Text extract:
_ _ _

Silicon Valley Education Foundation
January 13, 2012
Written by Kathryn Brown
California schools are the poster child for Gov. Brown’s new budget mantra that the state can’t spend what it doesn’t have. The latest Quality Counts report from Education Week ranks California 47th overall in how much it spends per student – $8,667 when adjusted for regional cost differences, about $3,000 below the national average of $11,665.
This is a drop over last year, when California spent $8,852 per pupil, with a ranking of 43rd in spending adjusted for regional cost-of-living variations. Of course that was before the state faced a nearly $27 billion dollar deficit.
The state also falls short when it comes to education spending as a percentage of state and local taxable resources. That comes to 3.3 percent according to the report, putting California in 40th place. The national average is 3.9 percent. For another perspective, Vermont puts 6 percent of its taxable resources into education; and even Texas does a little better than California at 3.7 percent.
The picture is better in the equity analysis. California ranks 12th on a measure called the wealth-neutrality score. This is defined by EdWeek as the “degree to which state and local revenue are related to the property wealth of districts.” The state’s 0.038 average means that poorer districts receive more funding than wealthy ones on a weighted per pupil basis.

_ _ _

Extracted records
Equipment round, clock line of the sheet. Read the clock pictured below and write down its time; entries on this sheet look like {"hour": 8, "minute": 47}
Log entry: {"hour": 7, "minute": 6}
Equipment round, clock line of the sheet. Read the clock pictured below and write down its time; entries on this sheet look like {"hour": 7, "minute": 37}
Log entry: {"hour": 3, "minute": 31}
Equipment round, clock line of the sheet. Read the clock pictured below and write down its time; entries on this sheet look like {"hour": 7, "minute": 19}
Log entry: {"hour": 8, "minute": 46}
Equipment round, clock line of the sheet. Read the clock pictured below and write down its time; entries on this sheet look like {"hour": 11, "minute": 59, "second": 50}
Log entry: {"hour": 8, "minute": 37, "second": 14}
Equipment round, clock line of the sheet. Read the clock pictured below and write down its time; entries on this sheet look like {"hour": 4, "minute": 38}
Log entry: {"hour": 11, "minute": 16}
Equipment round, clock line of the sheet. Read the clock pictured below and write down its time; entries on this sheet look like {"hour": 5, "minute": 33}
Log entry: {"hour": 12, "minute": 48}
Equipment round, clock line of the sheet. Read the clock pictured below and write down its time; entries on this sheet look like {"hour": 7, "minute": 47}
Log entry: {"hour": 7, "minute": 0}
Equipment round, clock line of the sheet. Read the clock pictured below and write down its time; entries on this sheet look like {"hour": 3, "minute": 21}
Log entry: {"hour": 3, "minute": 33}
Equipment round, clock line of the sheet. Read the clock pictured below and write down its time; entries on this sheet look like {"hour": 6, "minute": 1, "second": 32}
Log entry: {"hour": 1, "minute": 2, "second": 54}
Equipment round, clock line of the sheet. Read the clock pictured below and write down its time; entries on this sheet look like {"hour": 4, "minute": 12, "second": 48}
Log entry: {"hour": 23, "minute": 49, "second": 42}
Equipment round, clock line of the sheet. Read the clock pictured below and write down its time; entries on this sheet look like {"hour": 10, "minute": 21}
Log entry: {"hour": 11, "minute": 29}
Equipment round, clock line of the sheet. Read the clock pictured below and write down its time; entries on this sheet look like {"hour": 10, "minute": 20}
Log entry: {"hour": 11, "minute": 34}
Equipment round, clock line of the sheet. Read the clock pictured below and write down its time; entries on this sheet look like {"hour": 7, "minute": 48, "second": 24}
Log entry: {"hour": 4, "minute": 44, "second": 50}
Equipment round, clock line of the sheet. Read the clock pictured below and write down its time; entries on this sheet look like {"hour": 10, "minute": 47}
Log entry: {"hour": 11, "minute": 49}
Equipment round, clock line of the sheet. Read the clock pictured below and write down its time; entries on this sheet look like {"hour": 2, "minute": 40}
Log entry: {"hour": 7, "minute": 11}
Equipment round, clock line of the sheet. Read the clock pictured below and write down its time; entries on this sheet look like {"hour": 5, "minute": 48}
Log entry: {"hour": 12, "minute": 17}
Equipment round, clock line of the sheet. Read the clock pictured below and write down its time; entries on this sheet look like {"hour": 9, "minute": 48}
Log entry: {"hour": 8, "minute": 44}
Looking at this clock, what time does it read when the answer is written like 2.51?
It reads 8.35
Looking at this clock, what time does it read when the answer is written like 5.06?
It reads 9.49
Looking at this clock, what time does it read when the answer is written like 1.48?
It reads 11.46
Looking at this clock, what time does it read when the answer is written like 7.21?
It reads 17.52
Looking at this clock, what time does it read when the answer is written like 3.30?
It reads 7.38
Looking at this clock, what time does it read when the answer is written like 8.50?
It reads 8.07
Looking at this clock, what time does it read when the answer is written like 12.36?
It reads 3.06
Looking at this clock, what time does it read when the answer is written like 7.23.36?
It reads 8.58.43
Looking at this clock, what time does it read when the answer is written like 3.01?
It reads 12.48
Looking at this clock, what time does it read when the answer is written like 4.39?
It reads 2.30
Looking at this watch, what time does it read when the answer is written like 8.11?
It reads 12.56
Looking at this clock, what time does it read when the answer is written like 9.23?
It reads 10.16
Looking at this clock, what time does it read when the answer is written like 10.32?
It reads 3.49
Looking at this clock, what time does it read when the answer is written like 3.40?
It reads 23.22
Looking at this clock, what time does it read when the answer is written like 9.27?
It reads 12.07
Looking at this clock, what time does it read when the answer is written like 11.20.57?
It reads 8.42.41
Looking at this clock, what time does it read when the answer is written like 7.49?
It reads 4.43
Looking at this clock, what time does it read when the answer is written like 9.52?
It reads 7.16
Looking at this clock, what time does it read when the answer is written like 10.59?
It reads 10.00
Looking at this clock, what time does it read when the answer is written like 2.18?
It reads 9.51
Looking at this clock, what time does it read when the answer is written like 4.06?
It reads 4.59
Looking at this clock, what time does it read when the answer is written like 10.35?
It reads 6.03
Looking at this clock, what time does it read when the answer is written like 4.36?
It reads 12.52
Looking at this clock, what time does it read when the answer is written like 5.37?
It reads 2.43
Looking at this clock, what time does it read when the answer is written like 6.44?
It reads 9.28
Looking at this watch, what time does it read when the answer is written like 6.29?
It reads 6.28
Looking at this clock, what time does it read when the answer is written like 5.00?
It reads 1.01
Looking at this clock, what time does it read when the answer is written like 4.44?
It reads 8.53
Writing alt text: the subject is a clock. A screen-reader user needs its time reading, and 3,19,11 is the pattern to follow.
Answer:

_ _ _

Instructions:
1 – In the article on California school spending, where does California rank on the wealth-neutrality score?
2 – Extract the passage of the article on California school spending from "This is a drop" up to and including "at 3.7 percent.".
The records were taken from a separate source.

Expected results:
1 – 12th

2 –
This is a drop over last year, when California spent $8,852 per pupil, with a ranking of 43rd in spending adjusted for regional cost-of-living variations. Of course that was before the state faced a nearly $27 billion dollar deficit.
The state also falls short when it comes to education spending as a percentage of state and local taxable resources. That comes to 3.3 percent according to the report, putting California in 40th place. The national average is 3.9 percent. For another perspective, Vermont puts 6 percent of its taxable resources into education; and even Texas does a little better than California at 3.7 percent.